• _Data records_
BEGIN
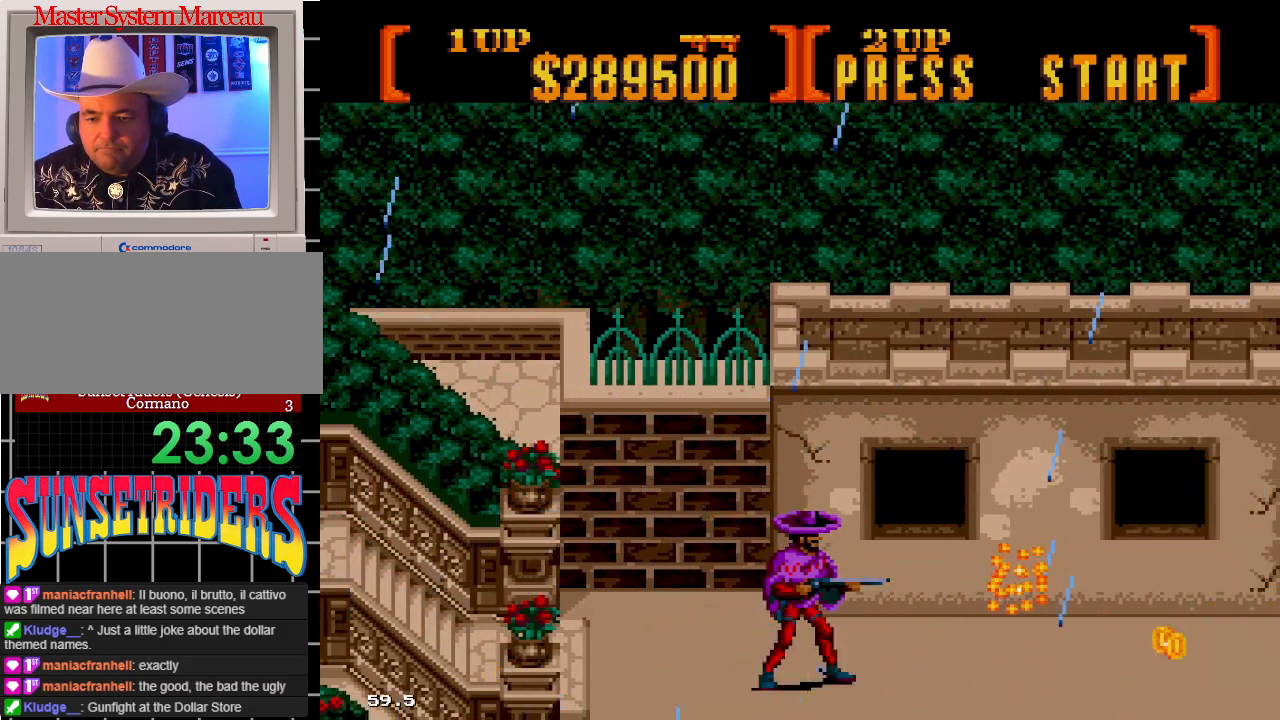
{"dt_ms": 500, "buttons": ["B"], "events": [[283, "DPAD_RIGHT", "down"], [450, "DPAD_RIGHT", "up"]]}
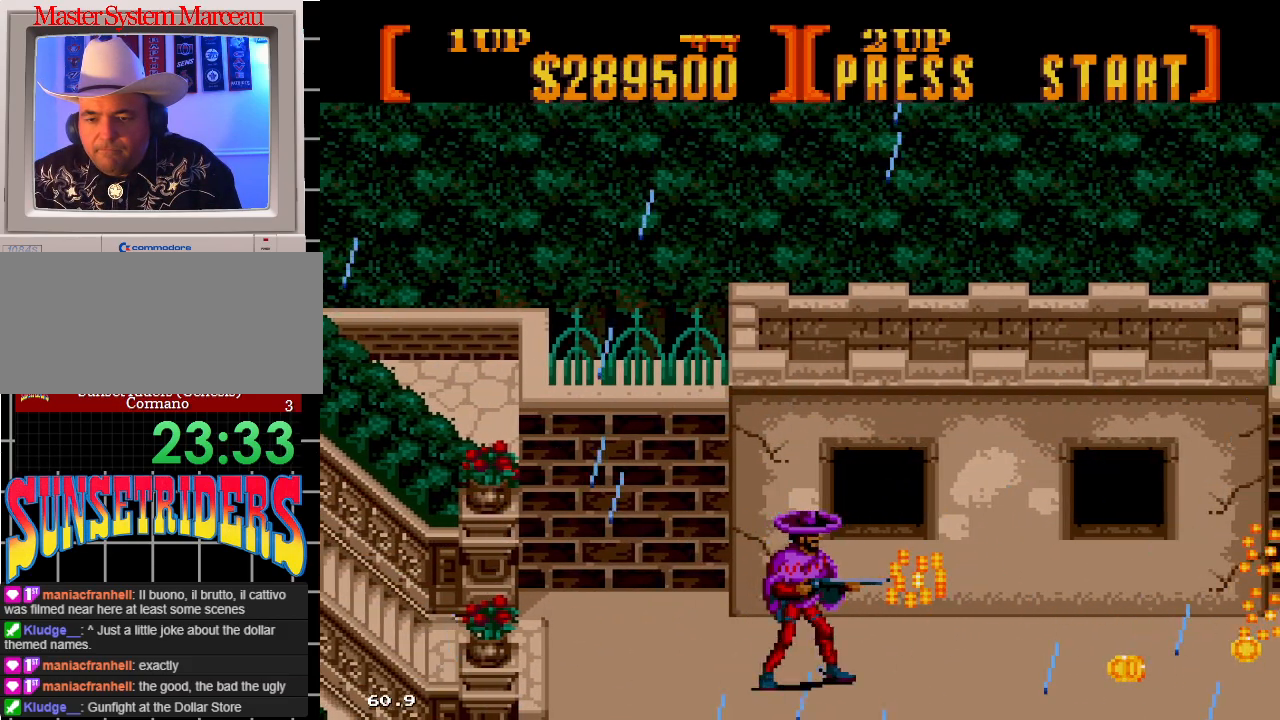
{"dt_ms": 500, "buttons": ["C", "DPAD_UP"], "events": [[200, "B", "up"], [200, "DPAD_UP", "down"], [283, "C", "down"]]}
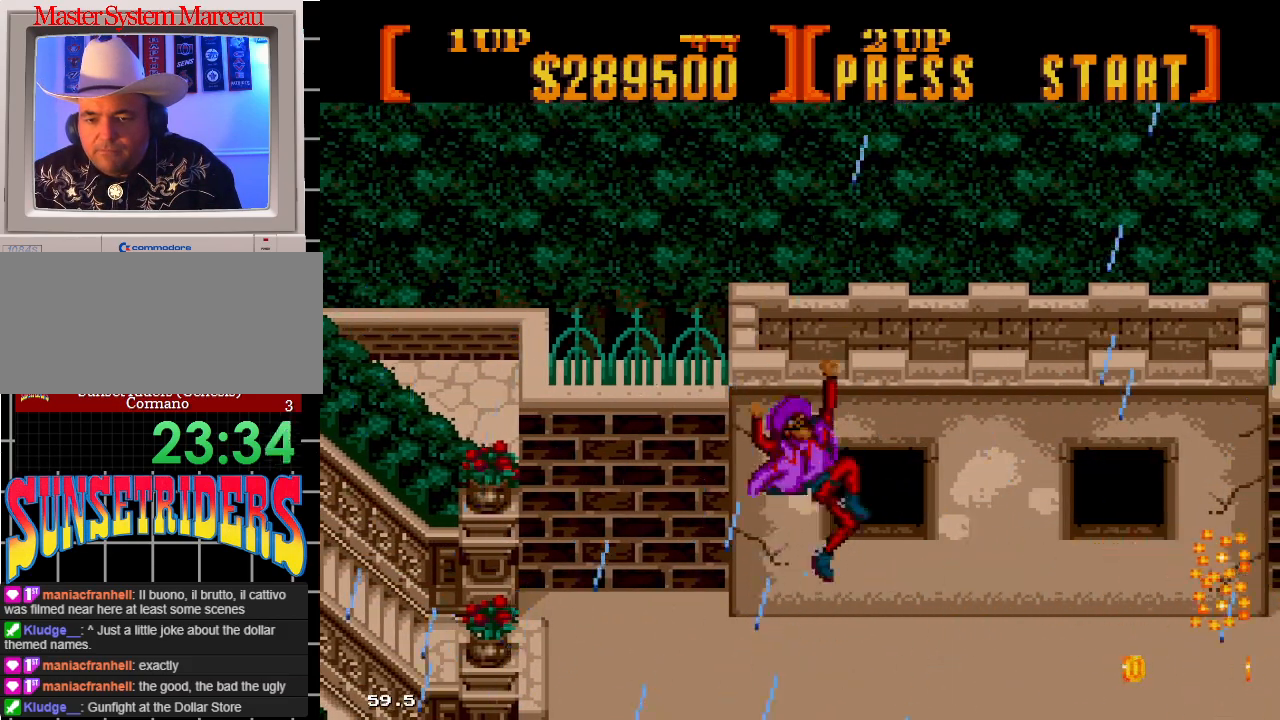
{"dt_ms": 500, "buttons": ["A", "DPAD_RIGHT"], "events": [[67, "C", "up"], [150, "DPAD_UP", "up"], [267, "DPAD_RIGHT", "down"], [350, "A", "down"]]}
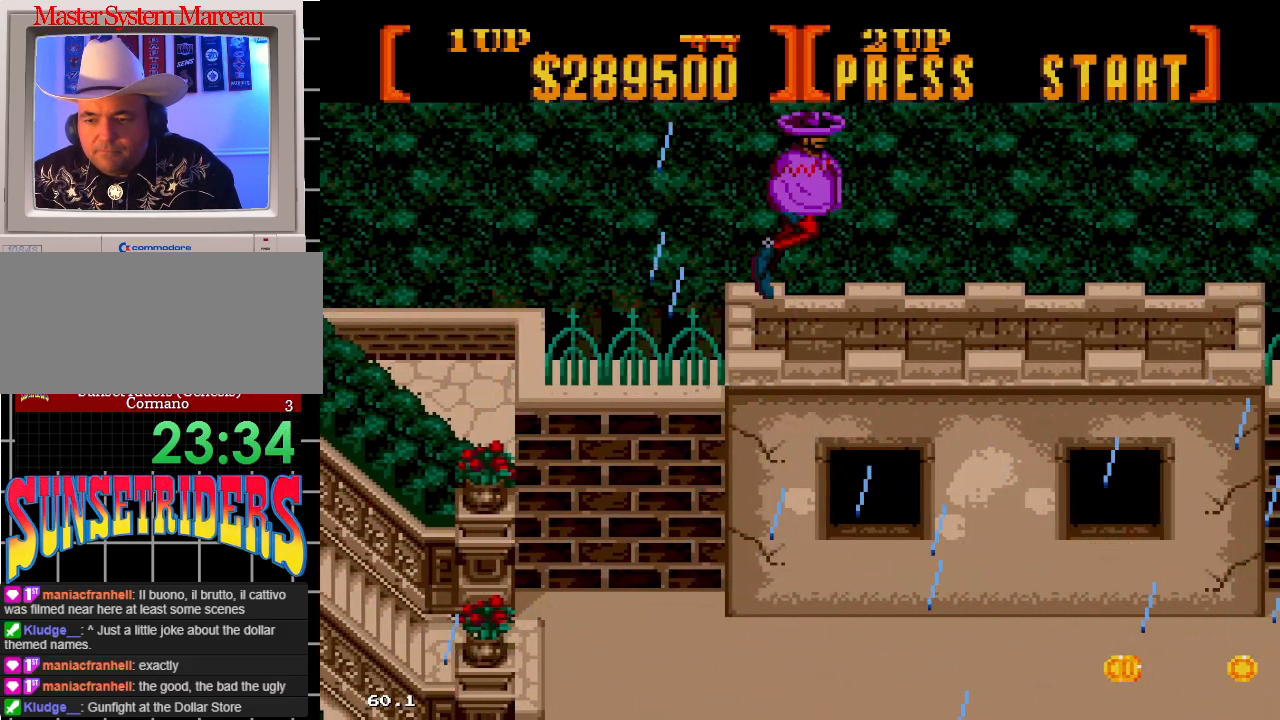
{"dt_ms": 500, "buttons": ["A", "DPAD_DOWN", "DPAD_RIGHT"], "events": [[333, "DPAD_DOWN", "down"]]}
END
BEGIN
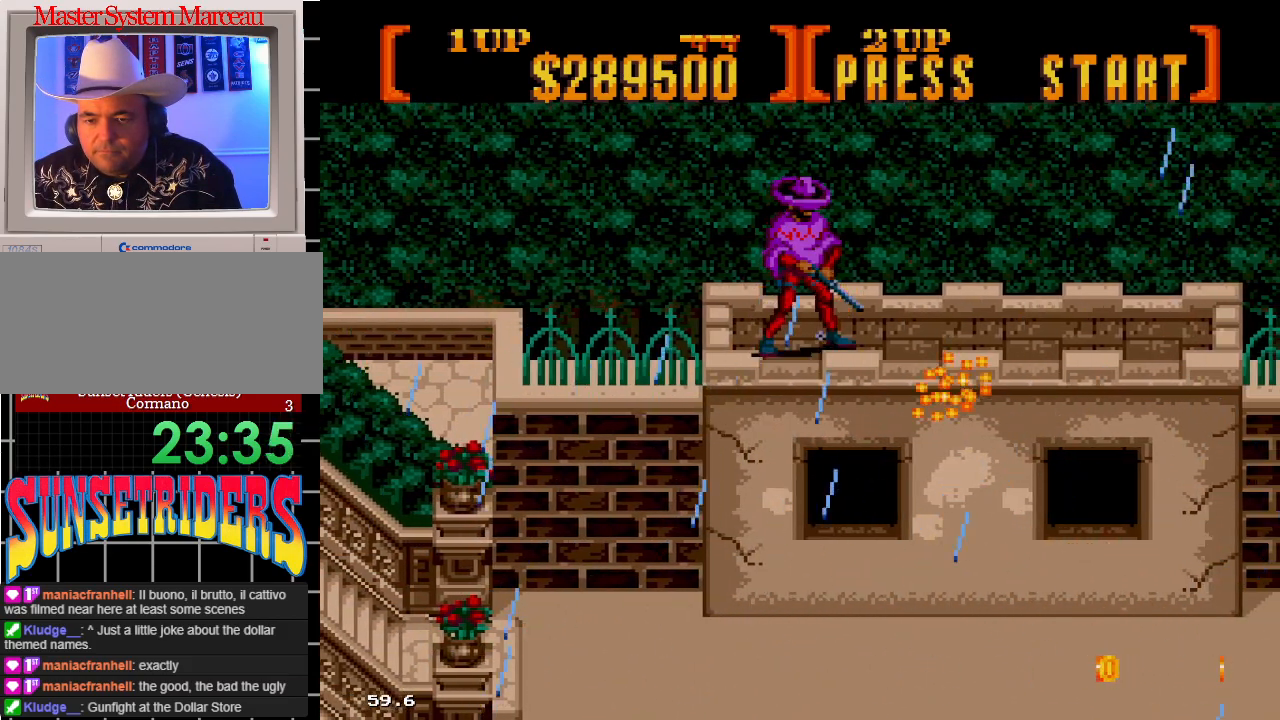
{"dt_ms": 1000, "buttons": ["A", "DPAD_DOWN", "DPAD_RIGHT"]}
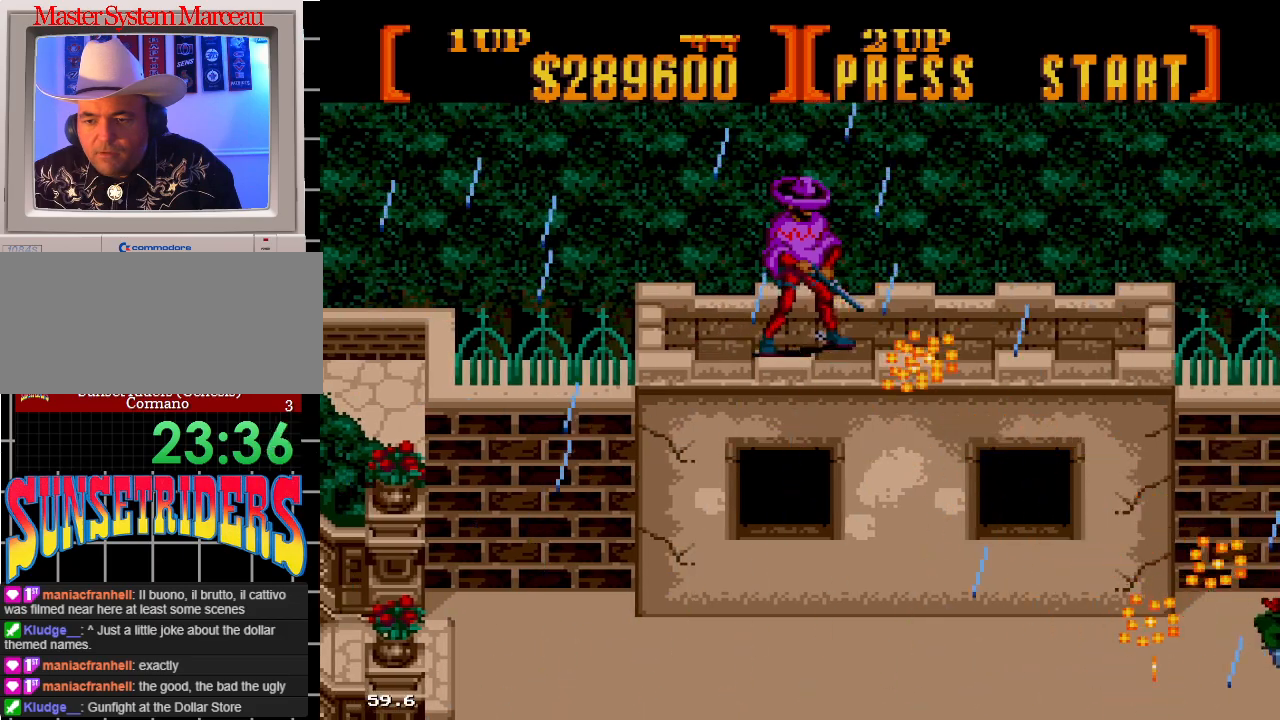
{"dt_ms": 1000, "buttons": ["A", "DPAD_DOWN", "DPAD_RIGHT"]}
END
• _Work instruction_
Where does the string "events" appear in the records above? Return every line that holds it.

• _Answer for the task_
{"dt_ms": 500, "buttons": ["B"], "events": [[283, "DPAD_RIGHT", "down"], [450, "DPAD_RIGHT", "up"]]}
{"dt_ms": 500, "buttons": ["C", "DPAD_UP"], "events": [[200, "B", "up"], [200, "DPAD_UP", "down"], [283, "C", "down"]]}
{"dt_ms": 500, "buttons": ["A", "DPAD_RIGHT"], "events": [[67, "C", "up"], [150, "DPAD_UP", "up"], [267, "DPAD_RIGHT", "down"], [350, "A", "down"]]}
{"dt_ms": 500, "buttons": ["A", "DPAD_DOWN", "DPAD_RIGHT"], "events": [[333, "DPAD_DOWN", "down"]]}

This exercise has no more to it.